Exercise data -
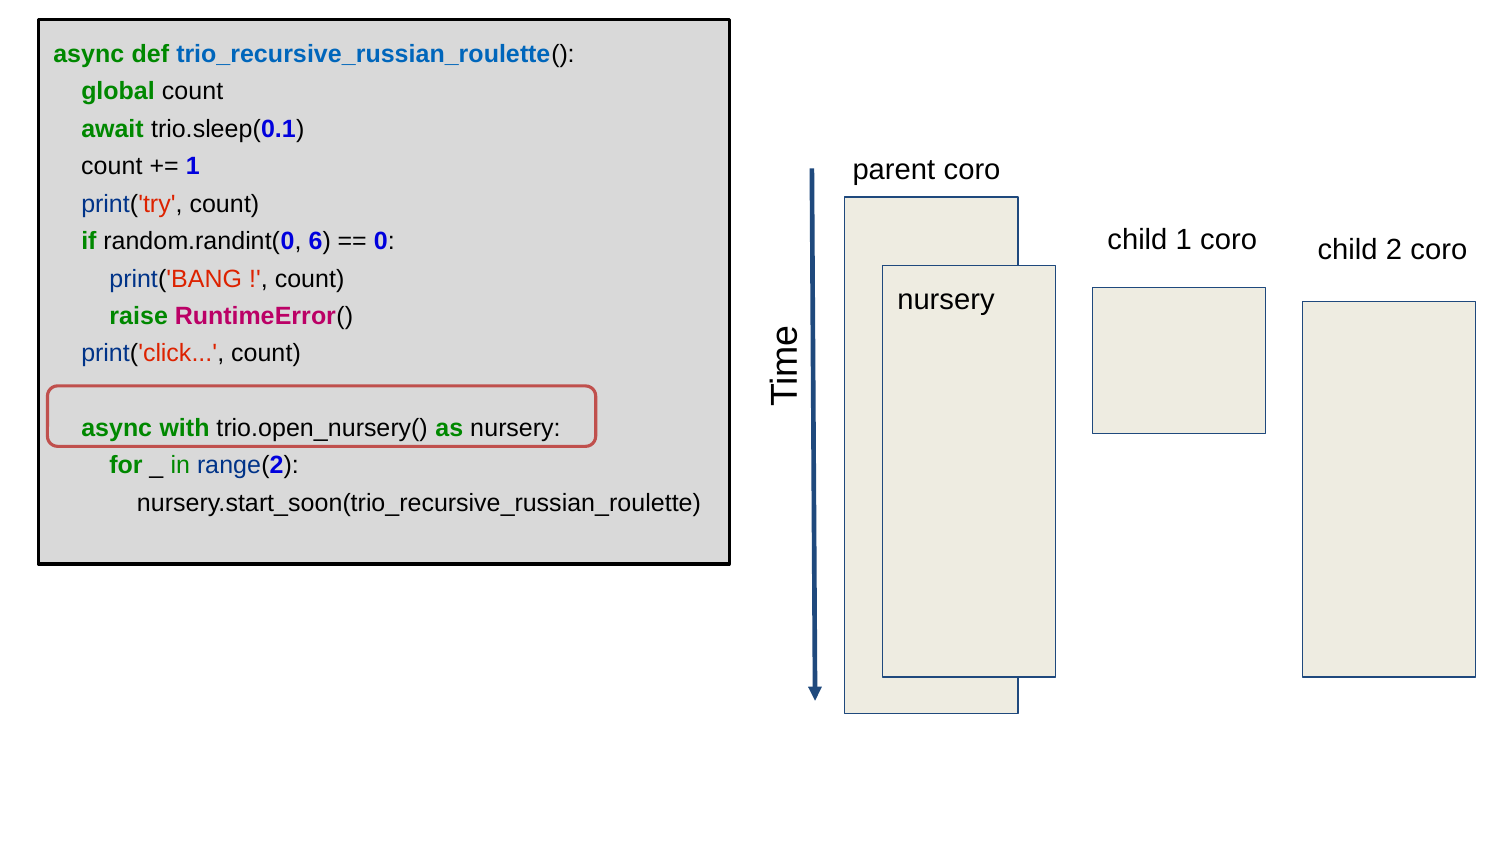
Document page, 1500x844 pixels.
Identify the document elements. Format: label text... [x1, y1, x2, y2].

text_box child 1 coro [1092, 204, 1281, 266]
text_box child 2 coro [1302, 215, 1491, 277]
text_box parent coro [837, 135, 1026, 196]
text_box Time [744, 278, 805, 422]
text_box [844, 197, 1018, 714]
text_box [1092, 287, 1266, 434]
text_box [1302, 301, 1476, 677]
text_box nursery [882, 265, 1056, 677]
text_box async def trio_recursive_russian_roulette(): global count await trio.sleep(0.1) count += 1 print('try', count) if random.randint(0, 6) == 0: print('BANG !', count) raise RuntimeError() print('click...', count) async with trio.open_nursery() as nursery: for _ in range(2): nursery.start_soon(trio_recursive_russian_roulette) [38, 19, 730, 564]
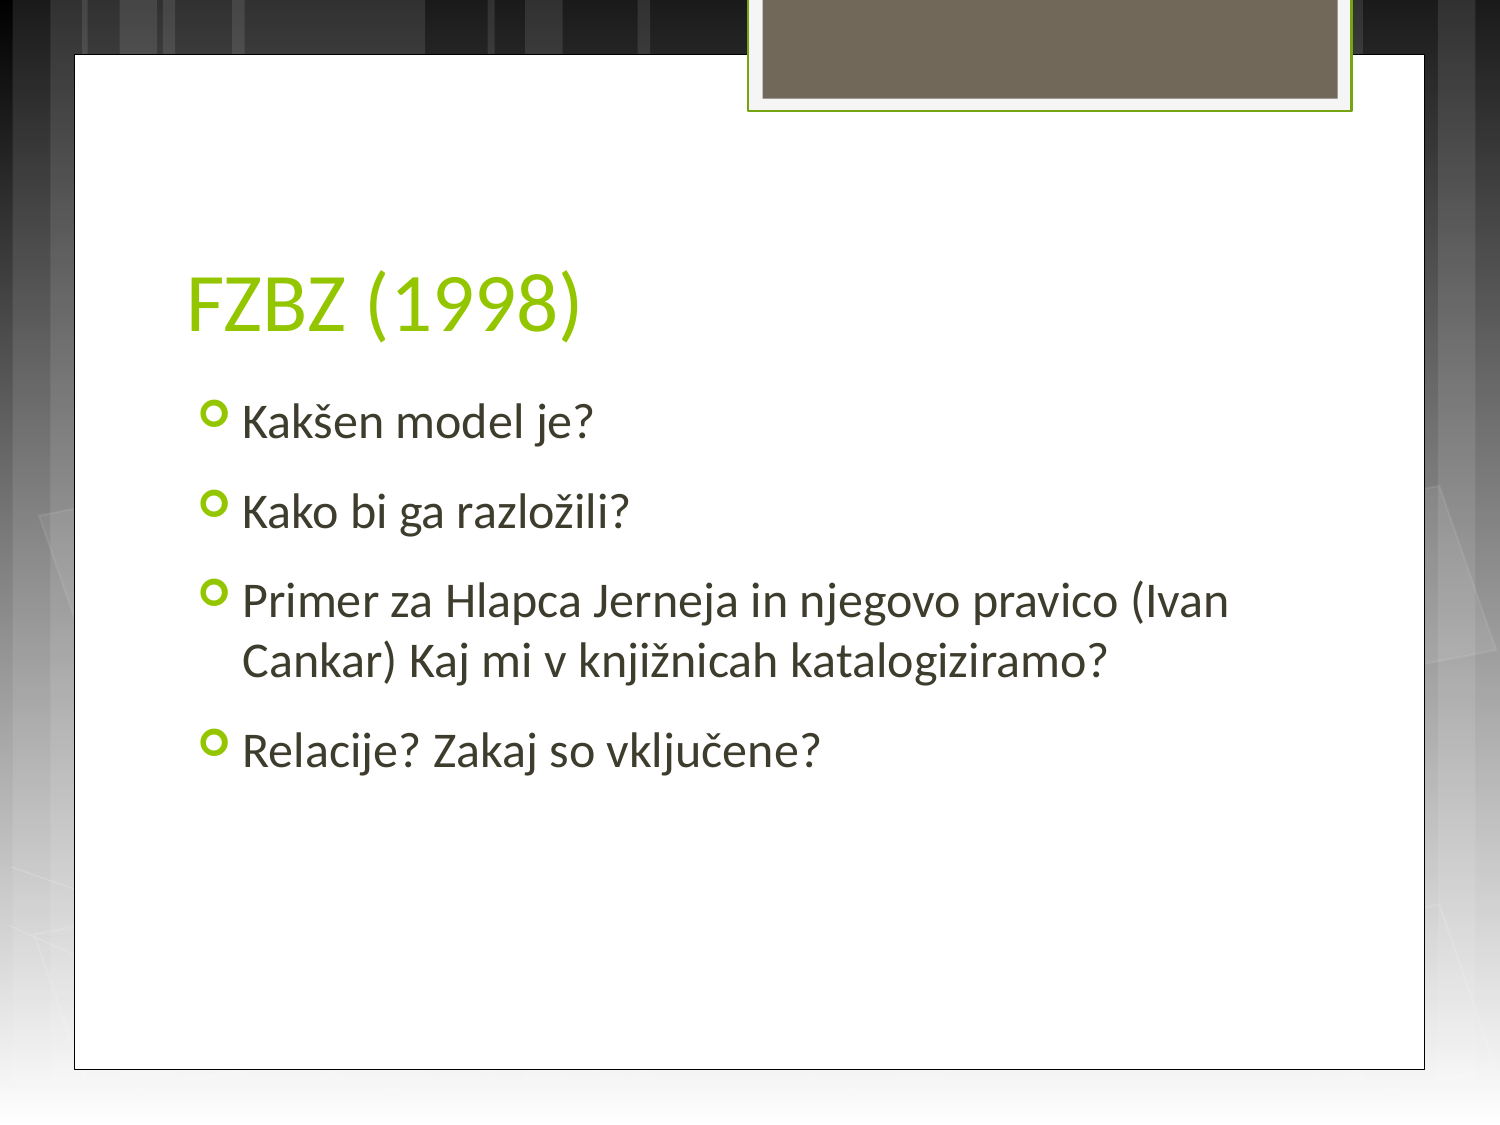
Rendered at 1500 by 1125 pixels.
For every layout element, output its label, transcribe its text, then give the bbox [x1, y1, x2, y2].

What the task requires - Can you copy out all of the data above word for word, leaving out the pictures?

Result below -
Document page, 1500x844 pixels.
Identify the document elements. Format: label text... [x1, y1, x2, y2].

text_box child 1 coro [1092, 204, 1281, 266]
text_box child 2 coro [1302, 215, 1491, 277]
text_box parent coro [837, 135, 1026, 196]
text_box Time [744, 278, 805, 422]
text_box [844, 197, 1018, 714]
text_box [1092, 287, 1266, 434]
text_box [1302, 301, 1476, 677]
text_box nursery [882, 265, 1056, 677]
text_box async def trio_recursive_russian_roulette(): global count await trio.sleep(0.1) count += 1 print('try', count) if random.randint(0, 6) == 0: print('BANG !', count) raise RuntimeError() print('click...', count) async with trio.open_nursery() as nursery: for _ in range(2): nursery.start_soon(trio_recursive_russian_roulette) [38, 19, 730, 564]
Rendered at 1500 by 1125 pixels.
For every layout element, output its label, transcribe its text, then give the bbox [x1, y1, x2, y2].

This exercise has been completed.